Applies the given predicate to all elements in the array and filters out elements whose predicate is true.

Example:

Filter out only the even elements in the array.

Ss= "dp-sql" > ss= "alt" > val df = Seq (Seq (2pje 4pc6), Seq (5pje 10pas 3) .toDF (ss= "string" > "num_array") ss= "> df.withColumn (ss=" string ">" even_array ", filter ($ss=" string ">" num_array ", x = > lit (x% 2fetch 0)) ss=" alt "> show.

Aggregate aggregate

Use the given function to simplify the given array and another value / state to a single value, and apply the optional finish function to convert the reduced value to another state / value.

Example:

Add 10 to the sum of the array and multiply the result by 2

Ss= "dp-sql" > ss= "alt" > val df = Seq ((Seq (2pime 4pyr6), 3), (Seq (5page10pence3), 8)) ss= "> .toDF (ss=" string ">" num_array ", ss=" string ">" constant ") ss=" alt "> df.withColumn (ss=" string ">" reduced_array ", aggregate ($ss=" string ">" num_array ", $ss=" string ">" constant ", (xMagney) = > xonomy) X = > Spark SQL 2)) features introduced for Spark SQL mode in ss= "" > .showSpark 3.0

Here are the new SQL functions that you can only use in Spark SQL mode.

Acosh

Finds the reciprocal of the hyperbolic cosine of a given expression.

Asinh

Find the inverse of the hyperbolic sine of a given expression.

Atanh

Finds the inverse of the hyperbolic tangent of a given expression.

Bit_and,bit_or and bit_xor

Calculate bitwise AND,OR and XOR values

Bit_count

Returns the number of bits of the count.

Bool_and and bool_or

Verify that all values of the expression are true or that at least one of the expressions is true.

Count_if

Returns the number of true values in a column

Example:

Find out the even values in a given column

Ss= "dp-sql" > ss= "alt" > var df = Seq ((1), (2), (4)) .toDF (ss= "string" > "num") ss= "> ss=" alt "> df.createOrReplaceTempView (ss=" string ">" table ") ss=" > spark.sql (ss= "string" > select count_if (num% 2 cycles 0) from table ") show.

Date_part

Extract part of the date / time stamp, such as hours, minutes, etc.

Div

Used to separate an expression or a column with another expression / column

Every and sum

If the given expression evaluates to true for all column values of each column, and at least one value evaluates to true for some values, this function returns true.

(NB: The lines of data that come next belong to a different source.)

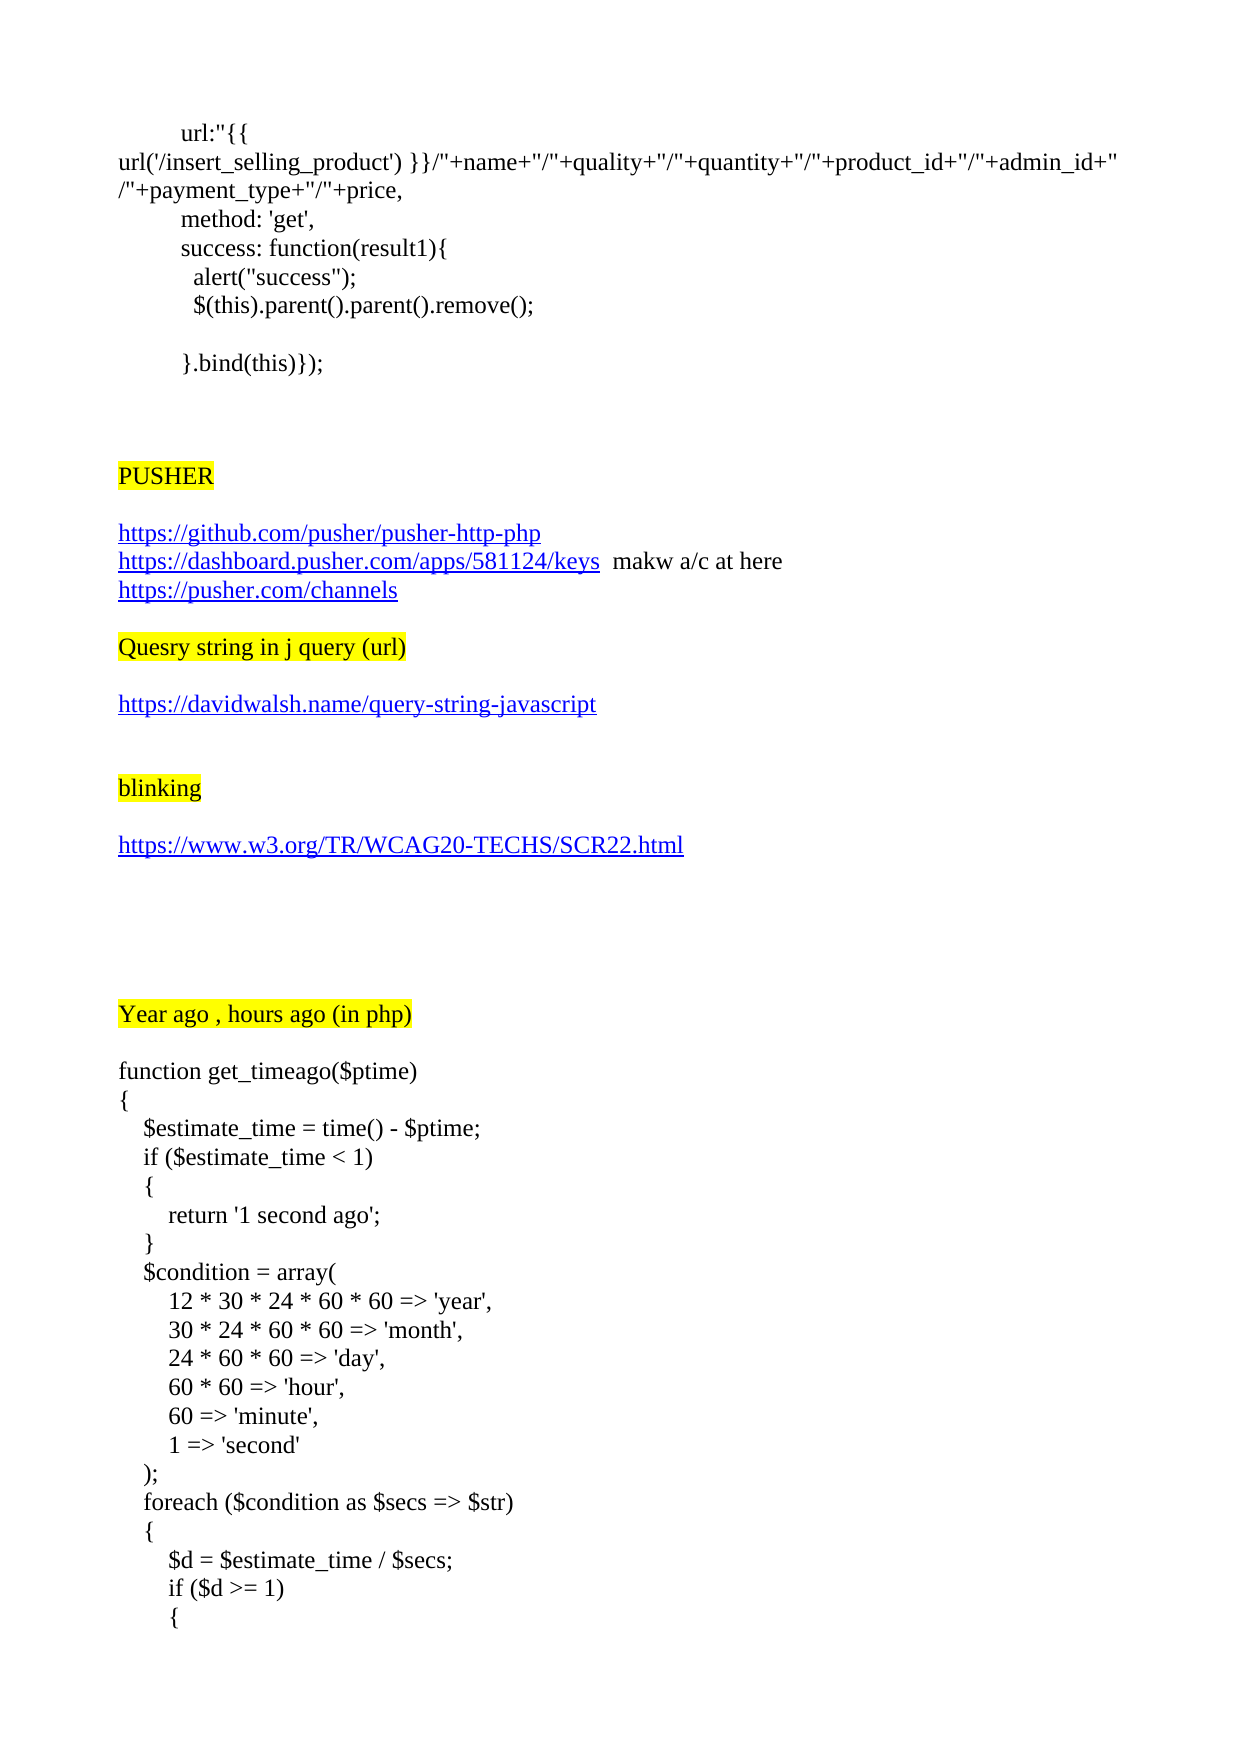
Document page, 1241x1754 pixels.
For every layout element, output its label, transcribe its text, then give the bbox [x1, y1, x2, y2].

text $(this).parent().parent().remove(); [118, 291, 1122, 319]
text Year ago , hours ago (in php) [118, 999, 1122, 1028]
text $d = $estimate_time / $secs; [118, 1545, 1122, 1573]
text PUSHER [118, 461, 1122, 490]
text blinking [118, 773, 1122, 802]
text $condition = array( [118, 1257, 1122, 1286]
text https://www.w3.org/TR/WCAG20-TECHS/SCR22.html [118, 830, 1122, 859]
text 60 * 60 => 'hour', [118, 1372, 1122, 1401]
text 60 => 'minute', [118, 1401, 1122, 1430]
text 30 * 24 * 60 * 60 => 'month', [118, 1315, 1122, 1343]
text { [118, 1516, 1122, 1545]
text { [118, 1085, 1122, 1113]
text 1 => 'second' [118, 1430, 1122, 1458]
text } [118, 1228, 1122, 1257]
text { [118, 1171, 1122, 1200]
text 12 * 30 * 24 * 60 * 60 => 'year', [118, 1286, 1122, 1315]
text https://davidwalsh.name/query-string-javascript [118, 689, 1122, 717]
text $estimate_time = time() - $ptime; [118, 1113, 1122, 1142]
text return '1 second ago'; [118, 1200, 1122, 1228]
text https://github.com/pusher/pusher-http-php [118, 518, 1122, 546]
text alert("success"); [118, 262, 1122, 291]
text url:"{{ url('/insert_selling_product') }}/"+name+"/"+quality+"/"+quantity+"/"+product_id+"/"+admin_id+"/"+payment_type+"/"+price, [118, 118, 1122, 204]
text ); [118, 1458, 1122, 1487]
text method: 'get', [118, 204, 1122, 233]
text Quesry string in j query (url) [118, 632, 1122, 661]
text 24 * 60 * 60 => 'day', [118, 1343, 1122, 1372]
text https://dashboard.pusher.com/apps/581124/keys makw a/c at here [118, 546, 1122, 575]
text { [118, 1602, 1122, 1631]
text }.bind(this)}); [118, 348, 1122, 377]
text foreach ($condition as $secs => $str) [118, 1487, 1122, 1516]
text if ($estimate_time < 1) [118, 1142, 1122, 1171]
text if ($d >= 1) [118, 1573, 1122, 1602]
text success: function(result1){ [118, 233, 1122, 262]
text https://pusher.com/channels [118, 575, 1122, 604]
text function get_timeago($ptime) [118, 1056, 1122, 1085]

Make_date,make_interval and make_timestamp

Construct date, timestamp and specific interval.

Example:

Ss= "dp-sql" > ss= "alt" > ss= "keyword" > SELECT make_timestamp (2020, 01, 7, 30, 45.887)

Max_by and min_by

Compare two columns and return the value of the left column associated with the maximum / minimum value of the right column

Example:

Ss= "dp-sql" > ss= "alt" > var df = Seq ((1p1), (2p1), (4p3)) .toDF (ss= "string" > "x", ss= "string" > "y") ss= "> ss=" alt "> df.createOrReplaceTempView (ss=" string ">" table ") ss=" > spark.sql (ss= "string" > "select max_by (xQuery) from table") show.

Types

Returns the data type of the column value

Edition

Returns the Spark version and its git version

Justify_days,justify_hours and justify_interval

The newly introduced alignment feature is used to adjust the time interval.

Example:

30 days is a month

Ss= "dp-sql" > ss= "alt" > ss= "keyword" > SELECT justify_days (interval ss= "string" >'30 day')

Partition conversion function

Starting with Spark 3.0 and later, there are new features that help you partition data, which I'll cover in another article.

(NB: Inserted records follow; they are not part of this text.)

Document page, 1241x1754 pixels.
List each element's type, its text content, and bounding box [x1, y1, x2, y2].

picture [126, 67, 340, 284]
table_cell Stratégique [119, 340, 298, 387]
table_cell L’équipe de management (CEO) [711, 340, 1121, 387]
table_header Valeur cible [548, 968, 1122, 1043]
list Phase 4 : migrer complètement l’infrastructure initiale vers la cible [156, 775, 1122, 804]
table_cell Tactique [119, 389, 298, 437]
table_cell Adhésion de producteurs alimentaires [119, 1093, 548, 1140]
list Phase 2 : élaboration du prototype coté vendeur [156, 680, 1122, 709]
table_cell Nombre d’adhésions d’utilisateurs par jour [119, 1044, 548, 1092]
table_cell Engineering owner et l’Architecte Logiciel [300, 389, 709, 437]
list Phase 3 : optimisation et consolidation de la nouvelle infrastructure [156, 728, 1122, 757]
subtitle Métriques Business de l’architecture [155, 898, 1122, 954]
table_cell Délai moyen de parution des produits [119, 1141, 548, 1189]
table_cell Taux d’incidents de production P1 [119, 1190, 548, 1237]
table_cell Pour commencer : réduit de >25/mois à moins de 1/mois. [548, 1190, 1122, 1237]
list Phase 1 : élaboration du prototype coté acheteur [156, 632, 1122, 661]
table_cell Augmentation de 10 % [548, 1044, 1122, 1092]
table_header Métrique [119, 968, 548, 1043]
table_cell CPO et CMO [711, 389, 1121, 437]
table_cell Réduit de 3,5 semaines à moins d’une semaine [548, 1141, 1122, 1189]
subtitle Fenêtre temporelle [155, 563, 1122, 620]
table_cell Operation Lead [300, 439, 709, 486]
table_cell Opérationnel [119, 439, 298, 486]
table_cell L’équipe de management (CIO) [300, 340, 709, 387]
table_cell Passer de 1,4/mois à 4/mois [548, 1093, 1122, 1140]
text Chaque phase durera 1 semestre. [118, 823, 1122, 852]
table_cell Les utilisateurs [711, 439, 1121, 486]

Overall, we have analyzed all the data conversion and analysis capabilities, which are the sparks of version 3.0. I hope this guide will help you understand these new features. These features will certainly accelerate spark development and help build solid and effective spark pipes.

After reading the above, do you have any further understanding of the new features of Spark 3.0? If you want to know more knowledge or related content, please follow the industry information channel, thank you for your support.

Welcome to subscribe "Shulou Technology Information " to get latest news, interesting things and hot topics in the IT industry, and controls the hottest and latest Internet news, technology news and IT industry trends.

*The comments in the above article only represent the author's personal views and do not represent the views and positions of this website. If you have more insights, please feel free to contribute and share.